The host defense against the invading virus recognized by PRRs rapidly induces an innate immune response and produces large amounts of IFN-I by activating IRFs, exerting a potent antiviral effect (29, 30). As a phosphokinase necessary for the activation of IRFs, TBK1 is essential in producing IFN-I and has a potent antiviral effect (29, 30). Once the viral nucleic acid or its intermediate metabolites bind to the PRR, they can recruit the corresponding junctional proteins, such as MAVS, STING, and TRIF. Subsequently, they all activate the downstream protein kinase TBK1, promoting IRF3 activation and IFN-I synthesis (31). Novel candidates targeting TBK1 have modulated antiviral-signaling pathways (8, 12). Our findings suggest that SRA interacts with TBK1, thereby regulating the IFN-I production response to DNA and RNA virus infection. Alternatively, the increased binding of SRA to TBK1 in response to DNA and RNA virus infection may represent a negative feedback mechanism regulating antiviral immunity. It is noteworthy that TBK1 is a multifunctional protein with a KD domain, followed by ULD, SDD, and CTD domains (22). The intact KD domain is responsible for mediating the downstream signaling pathway. Hu et al. demonstrated that TBK1 isoforms lack a partial KD domain and are negative modulators of the IFN-I signaling pathway (32). Indeed, several regulators could interact directly with the KD domain of TBK1, thus inhibiting the activation of TBK1 (27, 33–35). Our work proved that SRA could interact with the KD domain of TBK1 and decrease its phosphorylation. These results suggest that SRA may function as an adaptor molecule that influences the recruitment of TBK1 with their signaling adaptors, controlling the activation of the antiviral-signaling pathway.

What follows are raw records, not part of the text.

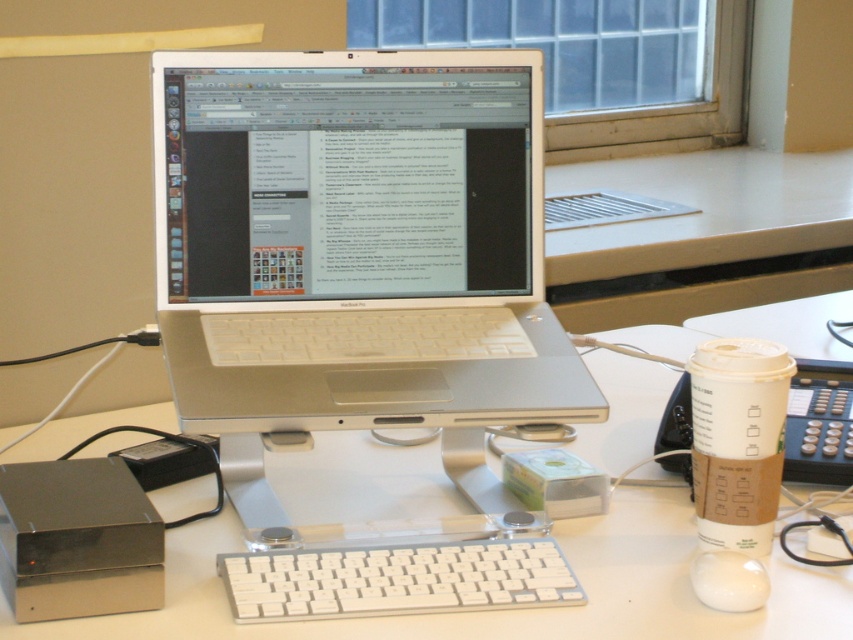
You are a person sitting at the desk and want to reach both the white plastic laptop at center and the white glossy mouse at lower right. Which object will your hand need to move closer to you to reach first?

The white plastic laptop at center is closer to you than the white glossy mouse at lower right, so you will need to move your hand closer to your body to reach the white plastic laptop at center first.

You are a person with a 24 inch long arm. You want to reach from the white plastic laptop at center to the white glossy mouse at lower right. Can you reach it without moving your body?

The distance between the white plastic laptop at center and the white glossy mouse at lower right is 26.75 inches. Since your arm is only 24 inches long, you cannot reach the mouse without moving your body.

You are setting up a new desk and want to place the white plastic laptop at center and the white plastic keyboard at center side by side. Based on their sizes, which one should be placed first to ensure they fit properly?

The white plastic laptop at center is wider than the white plastic keyboard at center. Therefore, you should place the white plastic laptop at center first to accommodate its larger width before positioning the keyboard next to it.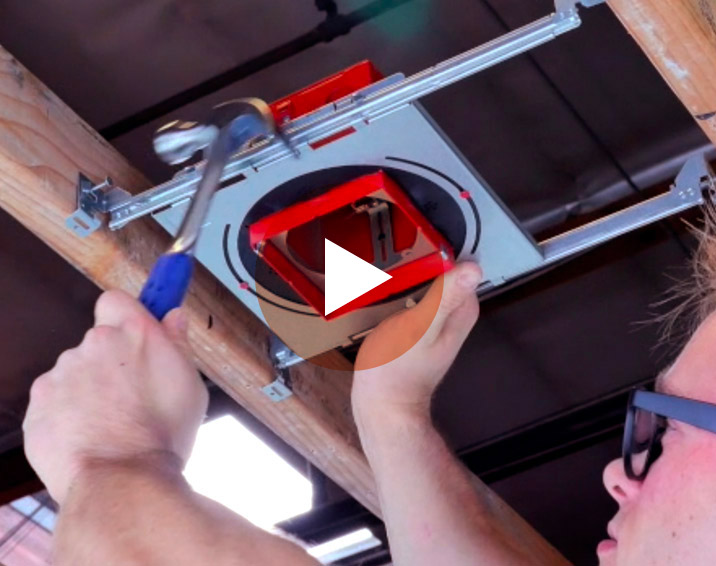
This screenshot has height=566, width=716. What are the coordinates of `wood board` in the screenshot? It's located at (696, 51), (48, 192).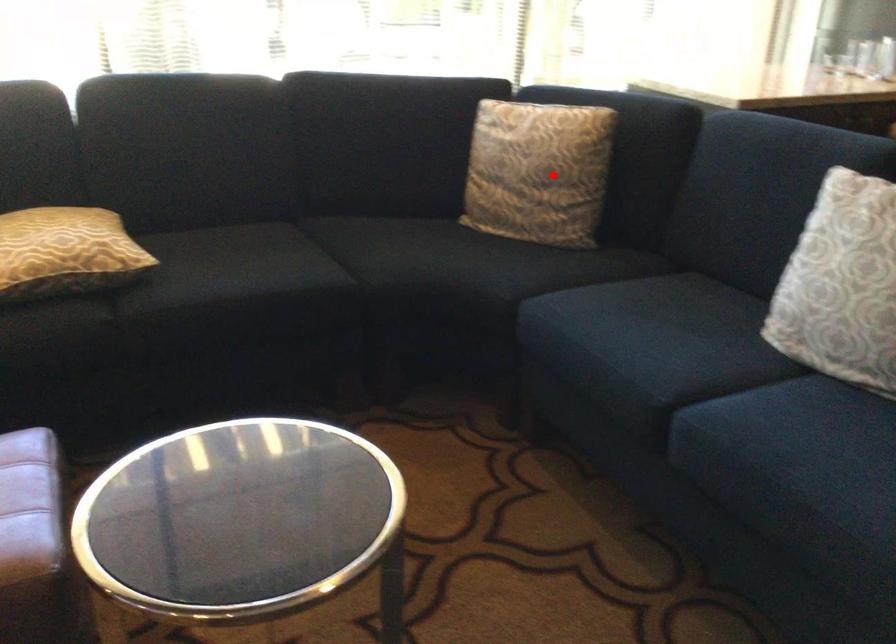
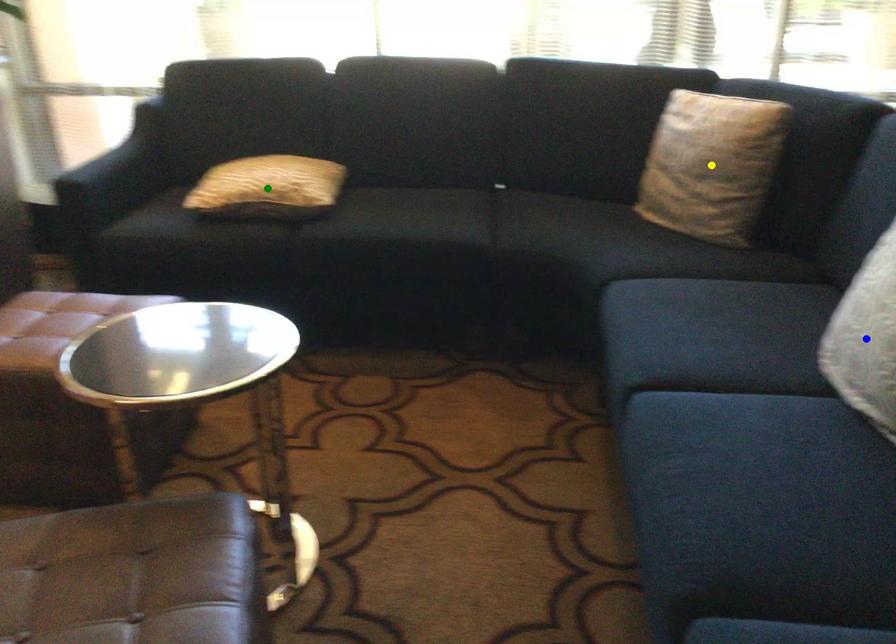
Question: I am providing you with two images of the same scene from different viewpoints. A red point is marked on the first image. You are given multiple points on the second image. Which point in image 2 represents the same 3d spot as the red point in image 1?

Choices:
 (A) yellow point
 (B) green point
 (C) blue point

Answer: (A)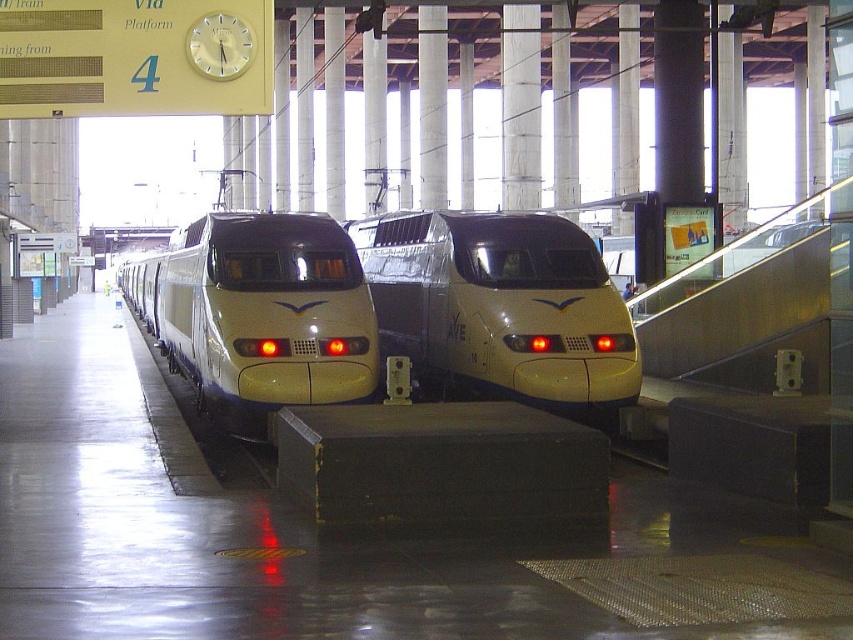
Question: Which object is closer to the camera taking this photo?

Choices:
 (A) white glossy train at center
 (B) white glossy passenger train at center

Answer: (A)

Question: Which point appears farthest from the camera in this image?

Choices:
 (A) (445, 330)
 (B) (225, 262)

Answer: (A)

Question: Which of the following is the farthest from the observer?

Choices:
 (A) white glossy train at center
 (B) white glossy passenger train at center

Answer: (B)

Question: Does white glossy passenger train at center appear over white glossy train at center?

Choices:
 (A) no
 (B) yes

Answer: (B)

Question: Is white glossy passenger train at center to the left of white glossy train at center from the viewer's perspective?

Choices:
 (A) yes
 (B) no

Answer: (B)

Question: Does white glossy passenger train at center have a larger size compared to white glossy train at center?

Choices:
 (A) no
 (B) yes

Answer: (A)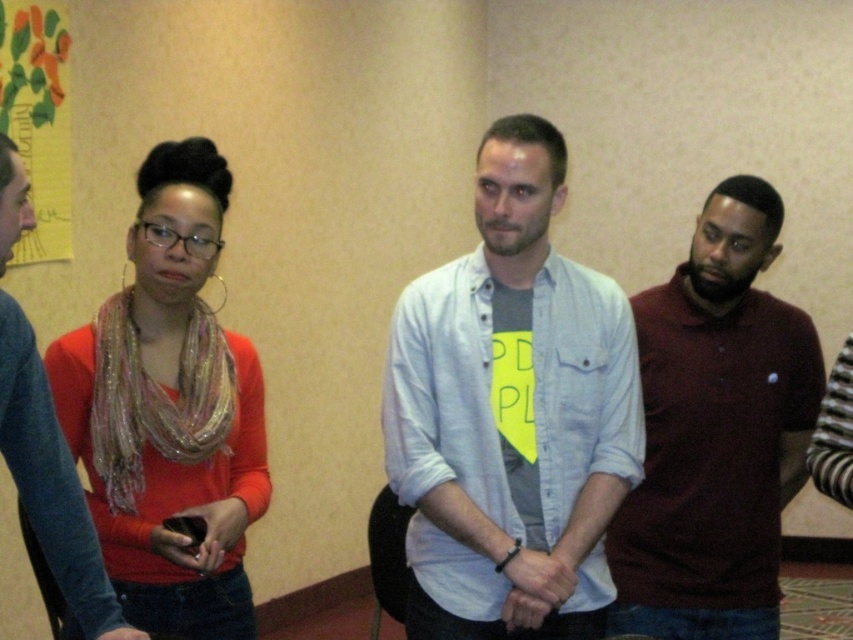
You are organizing a photo shoot and need to position two models wearing the matte orange sweater at left and maroon polo shirt at right. The minimum distance required between them for the shot is 1.2 meters. Based on the current distance, will they need to move farther apart?

The matte orange sweater at left is currently 1.06 meters from the maroon polo shirt at right. Since the required distance is 1.2 meters, they need to move approximately 0.14 meters farther apart to meet the requirement.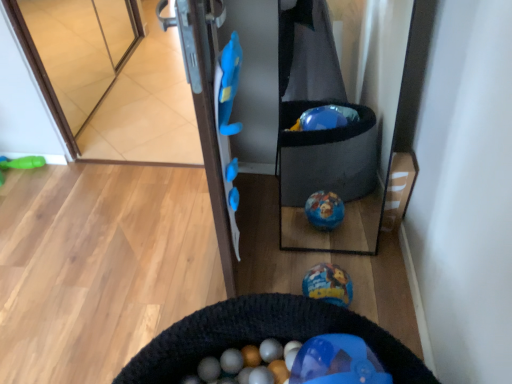
Question: In terms of height, does transparent glass door at upper left look taller or shorter compared to black knitted cat bed at lower center?

Choices:
 (A) short
 (B) tall

Answer: (B)

Question: Is transparent glass door at upper left to the left or to the right of black knitted cat bed at lower center in the image?

Choices:
 (A) left
 (B) right

Answer: (A)

Question: Estimate the real-world distances between objects in this image. Which object is closer to the transparent glass door at upper left?

Choices:
 (A) black knitted cat bed at lower center
 (B) green rubber toy at left, which appears as the 1th toy when viewed from the top
 (C) shiny metallic ball at center, which is the first toy from bottom to top

Answer: (B)

Question: Estimate the real-world distances between objects in this image. Which object is closer to the shiny metallic ball at center, the second toy from the back?

Choices:
 (A) black knitted cat bed at lower center
 (B) transparent glass door at upper left
 (C) green rubber toy at left, marked as the 1th toy in a left-to-right arrangement

Answer: (A)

Ubiquitination and deubiquitination are important posttranslational regulatory mechanisms in the modulation of virus-induced IFN response (36). Ubiquitin usually binds to TBK1, such as K48-, K63-, and K33-linked chains, depending on the specific environment (8–10), and all of these polyubiquitinations of TBK1 are reversible. Commonly, the polyubiquitination of K48-linked TBK1 promotes its degradation through the ubiquitin-proteasome way, while the polyubiquitination of K33- and K63-linked TBK1 enhances its activity (37). Our results demonstrated that deficiency of SRA promoted polyubiquitination of K63 linked in TBK1, and TBK1 showed low K63-linked ubiquitination in the presence of SRA. Thus, SRA decreased the K63 ubiquitination of TBK1. It is believed that the transphosphorylation of TBK1 requires a preliminary modification of coupled K63 polyubiquitin chain at Lys30 (KD) and Lys401 (SDD). It was found that single-site mutations (K30R or K401R) did not affect the synthesis of IFN, while TBK1 mutated at both sites failed to induce the synthesis of IFN, confirming that K63 ubiquitination is an essential step in IFN synthesis (22). Here, we found that SRA failed to reduce the K63 ubiquitination of TBK1-30R and TBK1-401R mutants as efficiently as that of WT TBK1, suggesting that SRA may affect TBK1 ubiquitination at Lys30 and Lys401, thereby decreasing TBK1 activity. Our results indicated that SRA might affect the conjugation of K63-linked ubiquitin chains of TBK1 to suppress TBK1 ubiquitination at both Lys30 and Lys401. TBK1 activity is regulated by E3 ubiquitin ligases and DUBs (8, 12). Our results showed that SRA binds to USP15 to decrease the K63-linked polyubiquitination of TBK1 at both Lys30 and Lys401 instead of directly regulating TBK1, which was partially consistent with a recent study showing that ubiquitin-conjugating enzyme 2S (UBE2S) recruited USP15 to inhibit the K63-linked ubiquitination of TBK1 at both Lys30 and Lys401 (12). Of note, our previous results indicated that SRA decreased K63 deubiquitination of tumor necrosis factor receptor-associated factors 3 (TRAF3) and TRAF6 (16, 19). Therefore, we propose that SRA may serve as an adaptor protein by recruiting deubiquitinases, ubiquitin E3 ligases, or other effectors to target its substrates, where they form a complex to exert their functions.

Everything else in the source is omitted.